**Description of the task:** Please copy the lines below word for word, beginning at the first line and stopping after the line that contains "the 合計特殊出生率 series?".

**Data to examine:**
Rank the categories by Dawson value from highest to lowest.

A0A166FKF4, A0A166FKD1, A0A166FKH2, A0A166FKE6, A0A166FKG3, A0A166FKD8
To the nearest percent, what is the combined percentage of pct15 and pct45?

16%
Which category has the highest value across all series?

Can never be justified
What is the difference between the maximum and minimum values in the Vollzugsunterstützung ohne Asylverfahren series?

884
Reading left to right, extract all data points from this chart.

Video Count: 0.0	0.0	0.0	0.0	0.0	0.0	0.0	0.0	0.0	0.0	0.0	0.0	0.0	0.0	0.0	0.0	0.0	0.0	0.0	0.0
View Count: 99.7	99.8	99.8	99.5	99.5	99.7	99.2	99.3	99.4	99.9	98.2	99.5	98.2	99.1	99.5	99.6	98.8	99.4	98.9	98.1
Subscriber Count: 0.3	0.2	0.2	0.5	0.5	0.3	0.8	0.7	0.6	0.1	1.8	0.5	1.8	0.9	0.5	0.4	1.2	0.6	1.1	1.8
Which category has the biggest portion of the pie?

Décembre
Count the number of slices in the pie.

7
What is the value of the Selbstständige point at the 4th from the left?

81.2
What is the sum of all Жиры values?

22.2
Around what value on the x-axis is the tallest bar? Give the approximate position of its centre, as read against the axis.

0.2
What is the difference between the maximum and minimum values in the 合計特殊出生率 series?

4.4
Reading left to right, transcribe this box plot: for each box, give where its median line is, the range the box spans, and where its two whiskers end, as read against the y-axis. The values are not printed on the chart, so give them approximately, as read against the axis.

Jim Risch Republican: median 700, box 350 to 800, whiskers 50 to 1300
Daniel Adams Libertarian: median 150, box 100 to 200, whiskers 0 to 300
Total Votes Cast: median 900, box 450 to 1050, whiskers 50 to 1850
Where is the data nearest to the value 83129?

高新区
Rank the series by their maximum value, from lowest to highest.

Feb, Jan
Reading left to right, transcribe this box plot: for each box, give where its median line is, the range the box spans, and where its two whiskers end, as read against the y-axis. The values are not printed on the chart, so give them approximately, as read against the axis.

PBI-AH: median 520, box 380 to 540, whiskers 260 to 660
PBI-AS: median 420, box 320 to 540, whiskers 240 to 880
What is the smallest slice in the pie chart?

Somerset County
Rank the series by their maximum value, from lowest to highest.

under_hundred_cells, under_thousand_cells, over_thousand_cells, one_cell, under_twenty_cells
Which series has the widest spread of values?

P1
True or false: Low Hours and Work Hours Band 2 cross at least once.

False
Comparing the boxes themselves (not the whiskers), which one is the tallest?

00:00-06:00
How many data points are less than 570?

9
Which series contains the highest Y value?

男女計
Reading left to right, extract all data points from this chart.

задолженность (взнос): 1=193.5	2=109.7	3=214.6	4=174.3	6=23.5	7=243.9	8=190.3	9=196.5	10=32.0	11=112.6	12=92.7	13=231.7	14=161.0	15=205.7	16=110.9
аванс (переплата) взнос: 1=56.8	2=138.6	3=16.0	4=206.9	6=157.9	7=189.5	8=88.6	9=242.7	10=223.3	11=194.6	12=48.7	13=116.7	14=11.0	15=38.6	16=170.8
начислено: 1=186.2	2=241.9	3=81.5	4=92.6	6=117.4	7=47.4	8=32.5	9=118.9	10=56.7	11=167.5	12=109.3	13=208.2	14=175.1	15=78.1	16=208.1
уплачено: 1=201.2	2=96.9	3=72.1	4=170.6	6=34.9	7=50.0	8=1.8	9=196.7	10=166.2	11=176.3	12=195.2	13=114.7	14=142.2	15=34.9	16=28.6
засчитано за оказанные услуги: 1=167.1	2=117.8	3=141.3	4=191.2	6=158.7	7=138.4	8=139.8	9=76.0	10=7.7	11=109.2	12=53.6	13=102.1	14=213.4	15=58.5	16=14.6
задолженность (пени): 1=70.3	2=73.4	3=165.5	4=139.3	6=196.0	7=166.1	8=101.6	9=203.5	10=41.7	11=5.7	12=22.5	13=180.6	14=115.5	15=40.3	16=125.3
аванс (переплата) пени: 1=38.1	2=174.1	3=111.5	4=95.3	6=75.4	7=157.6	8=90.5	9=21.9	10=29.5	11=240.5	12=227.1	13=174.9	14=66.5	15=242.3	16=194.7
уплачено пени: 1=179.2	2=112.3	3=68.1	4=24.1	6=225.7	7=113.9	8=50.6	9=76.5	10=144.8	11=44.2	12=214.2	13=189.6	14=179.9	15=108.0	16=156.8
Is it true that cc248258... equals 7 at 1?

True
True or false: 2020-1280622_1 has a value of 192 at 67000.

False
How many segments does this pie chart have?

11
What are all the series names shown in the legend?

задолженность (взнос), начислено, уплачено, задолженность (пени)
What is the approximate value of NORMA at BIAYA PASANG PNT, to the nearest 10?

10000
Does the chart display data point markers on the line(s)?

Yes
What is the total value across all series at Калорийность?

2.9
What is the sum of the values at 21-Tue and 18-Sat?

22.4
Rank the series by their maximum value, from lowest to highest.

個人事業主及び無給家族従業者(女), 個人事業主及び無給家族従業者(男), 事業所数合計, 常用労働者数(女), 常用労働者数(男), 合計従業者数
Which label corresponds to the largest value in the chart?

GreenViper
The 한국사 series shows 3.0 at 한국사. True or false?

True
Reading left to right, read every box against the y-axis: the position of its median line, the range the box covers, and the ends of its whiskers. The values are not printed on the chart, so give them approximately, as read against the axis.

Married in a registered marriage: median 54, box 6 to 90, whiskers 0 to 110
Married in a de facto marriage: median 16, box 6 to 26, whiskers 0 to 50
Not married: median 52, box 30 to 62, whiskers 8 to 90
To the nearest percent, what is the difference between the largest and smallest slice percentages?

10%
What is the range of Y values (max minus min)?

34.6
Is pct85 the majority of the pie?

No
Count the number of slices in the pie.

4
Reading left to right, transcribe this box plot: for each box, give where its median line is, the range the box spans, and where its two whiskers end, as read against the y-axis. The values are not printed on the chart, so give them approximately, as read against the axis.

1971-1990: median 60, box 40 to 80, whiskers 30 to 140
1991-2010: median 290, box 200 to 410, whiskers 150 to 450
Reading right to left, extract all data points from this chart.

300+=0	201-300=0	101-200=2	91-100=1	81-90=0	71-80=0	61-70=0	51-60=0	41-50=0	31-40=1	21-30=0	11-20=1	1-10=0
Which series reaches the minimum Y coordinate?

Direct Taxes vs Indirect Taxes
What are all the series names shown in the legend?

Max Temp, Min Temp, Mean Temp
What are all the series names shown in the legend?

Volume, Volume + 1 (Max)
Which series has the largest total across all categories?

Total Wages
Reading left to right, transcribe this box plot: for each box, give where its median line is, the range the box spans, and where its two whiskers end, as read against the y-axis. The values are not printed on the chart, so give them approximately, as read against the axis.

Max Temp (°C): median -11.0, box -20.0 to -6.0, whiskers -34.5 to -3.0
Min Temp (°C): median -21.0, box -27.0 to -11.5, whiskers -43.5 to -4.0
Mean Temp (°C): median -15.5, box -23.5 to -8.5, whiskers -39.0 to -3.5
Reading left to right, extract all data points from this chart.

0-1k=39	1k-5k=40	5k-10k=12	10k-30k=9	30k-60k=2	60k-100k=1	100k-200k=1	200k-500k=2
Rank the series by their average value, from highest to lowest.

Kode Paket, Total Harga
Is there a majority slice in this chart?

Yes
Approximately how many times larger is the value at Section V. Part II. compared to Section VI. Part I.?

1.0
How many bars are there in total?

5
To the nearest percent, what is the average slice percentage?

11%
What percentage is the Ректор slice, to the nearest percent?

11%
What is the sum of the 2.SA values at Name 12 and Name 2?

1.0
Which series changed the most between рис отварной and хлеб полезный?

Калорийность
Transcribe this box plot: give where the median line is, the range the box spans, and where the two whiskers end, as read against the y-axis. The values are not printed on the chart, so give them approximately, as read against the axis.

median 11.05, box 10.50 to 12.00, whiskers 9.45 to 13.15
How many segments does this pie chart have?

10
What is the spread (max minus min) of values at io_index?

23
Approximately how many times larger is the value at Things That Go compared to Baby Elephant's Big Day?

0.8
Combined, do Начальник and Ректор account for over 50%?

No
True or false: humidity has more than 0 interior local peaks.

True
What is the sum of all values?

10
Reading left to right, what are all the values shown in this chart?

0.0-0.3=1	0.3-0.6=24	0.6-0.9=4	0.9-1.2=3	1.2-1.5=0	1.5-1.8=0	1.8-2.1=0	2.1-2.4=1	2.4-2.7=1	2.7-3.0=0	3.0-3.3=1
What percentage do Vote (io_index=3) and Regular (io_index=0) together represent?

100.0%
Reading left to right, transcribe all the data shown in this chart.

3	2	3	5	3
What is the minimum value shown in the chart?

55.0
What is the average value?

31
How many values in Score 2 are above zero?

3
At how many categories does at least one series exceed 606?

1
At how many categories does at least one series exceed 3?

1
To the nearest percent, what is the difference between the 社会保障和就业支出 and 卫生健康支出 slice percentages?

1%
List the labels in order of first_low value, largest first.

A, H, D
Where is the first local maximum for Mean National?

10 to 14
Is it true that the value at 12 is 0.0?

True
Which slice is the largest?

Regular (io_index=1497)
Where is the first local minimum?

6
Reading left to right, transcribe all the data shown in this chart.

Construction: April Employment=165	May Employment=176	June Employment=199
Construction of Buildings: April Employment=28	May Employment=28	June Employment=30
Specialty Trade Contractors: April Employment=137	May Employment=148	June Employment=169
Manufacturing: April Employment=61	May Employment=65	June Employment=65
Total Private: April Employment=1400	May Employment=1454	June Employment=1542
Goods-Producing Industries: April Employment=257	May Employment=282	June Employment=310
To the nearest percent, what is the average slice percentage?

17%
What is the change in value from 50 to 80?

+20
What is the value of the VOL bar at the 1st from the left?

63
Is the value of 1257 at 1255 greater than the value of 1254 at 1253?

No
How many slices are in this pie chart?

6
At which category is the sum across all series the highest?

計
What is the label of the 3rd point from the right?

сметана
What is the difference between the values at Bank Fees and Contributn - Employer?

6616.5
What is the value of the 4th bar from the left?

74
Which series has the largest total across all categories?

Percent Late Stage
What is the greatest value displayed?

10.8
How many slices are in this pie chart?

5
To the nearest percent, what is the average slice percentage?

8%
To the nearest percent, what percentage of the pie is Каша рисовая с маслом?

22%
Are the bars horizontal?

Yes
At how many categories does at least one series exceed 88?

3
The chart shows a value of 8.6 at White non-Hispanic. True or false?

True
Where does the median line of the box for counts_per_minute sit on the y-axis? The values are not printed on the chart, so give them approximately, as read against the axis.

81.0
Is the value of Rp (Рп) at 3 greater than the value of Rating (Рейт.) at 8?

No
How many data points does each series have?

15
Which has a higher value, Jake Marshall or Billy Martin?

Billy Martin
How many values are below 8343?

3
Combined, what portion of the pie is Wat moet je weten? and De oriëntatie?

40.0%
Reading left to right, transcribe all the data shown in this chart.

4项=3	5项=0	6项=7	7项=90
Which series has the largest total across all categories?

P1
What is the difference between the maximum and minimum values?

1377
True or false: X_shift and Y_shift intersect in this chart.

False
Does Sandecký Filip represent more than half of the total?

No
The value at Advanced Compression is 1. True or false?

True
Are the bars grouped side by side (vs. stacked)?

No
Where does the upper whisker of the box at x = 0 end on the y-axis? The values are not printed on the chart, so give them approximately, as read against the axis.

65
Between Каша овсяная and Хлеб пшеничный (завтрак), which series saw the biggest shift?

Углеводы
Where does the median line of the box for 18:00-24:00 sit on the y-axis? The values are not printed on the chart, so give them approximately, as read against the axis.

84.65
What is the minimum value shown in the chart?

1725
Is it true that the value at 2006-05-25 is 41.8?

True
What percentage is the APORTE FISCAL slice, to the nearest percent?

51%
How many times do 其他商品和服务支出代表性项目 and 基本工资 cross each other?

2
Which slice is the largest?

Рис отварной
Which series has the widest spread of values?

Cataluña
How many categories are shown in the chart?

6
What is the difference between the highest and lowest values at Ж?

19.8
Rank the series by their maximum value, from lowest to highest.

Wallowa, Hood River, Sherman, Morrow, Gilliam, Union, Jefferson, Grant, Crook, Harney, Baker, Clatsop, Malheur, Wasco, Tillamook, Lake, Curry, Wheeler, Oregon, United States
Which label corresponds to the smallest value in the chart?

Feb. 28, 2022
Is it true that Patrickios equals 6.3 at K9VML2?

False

**Response to the exercise:**
Rank the categories by Dawson value from highest to lowest.

A0A166FKF4, A0A166FKD1, A0A166FKH2, A0A166FKE6, A0A166FKG3, A0A166FKD8
To the nearest percent, what is the combined percentage of pct15 and pct45?

16%
Which category has the highest value across all series?

Can never be justified
What is the difference between the maximum and minimum values in the Vollzugsunterstützung ohne Asylverfahren series?

884
Reading left to right, extract all data points from this chart.

Video Count: 0.0	0.0	0.0	0.0	0.0	0.0	0.0	0.0	0.0	0.0	0.0	0.0	0.0	0.0	0.0	0.0	0.0	0.0	0.0	0.0
View Count: 99.7	99.8	99.8	99.5	99.5	99.7	99.2	99.3	99.4	99.9	98.2	99.5	98.2	99.1	99.5	99.6	98.8	99.4	98.9	98.1
Subscriber Count: 0.3	0.2	0.2	0.5	0.5	0.3	0.8	0.7	0.6	0.1	1.8	0.5	1.8	0.9	0.5	0.4	1.2	0.6	1.1	1.8
Which category has the biggest portion of the pie?

Décembre
Count the number of slices in the pie.

7
What is the value of the Selbstständige point at the 4th from the left?

81.2
What is the sum of all Жиры values?

22.2
Around what value on the x-axis is the tallest bar? Give the approximate position of its centre, as read against the axis.

0.2
What is the difference between the maximum and minimum values in the 合計特殊出生率 series?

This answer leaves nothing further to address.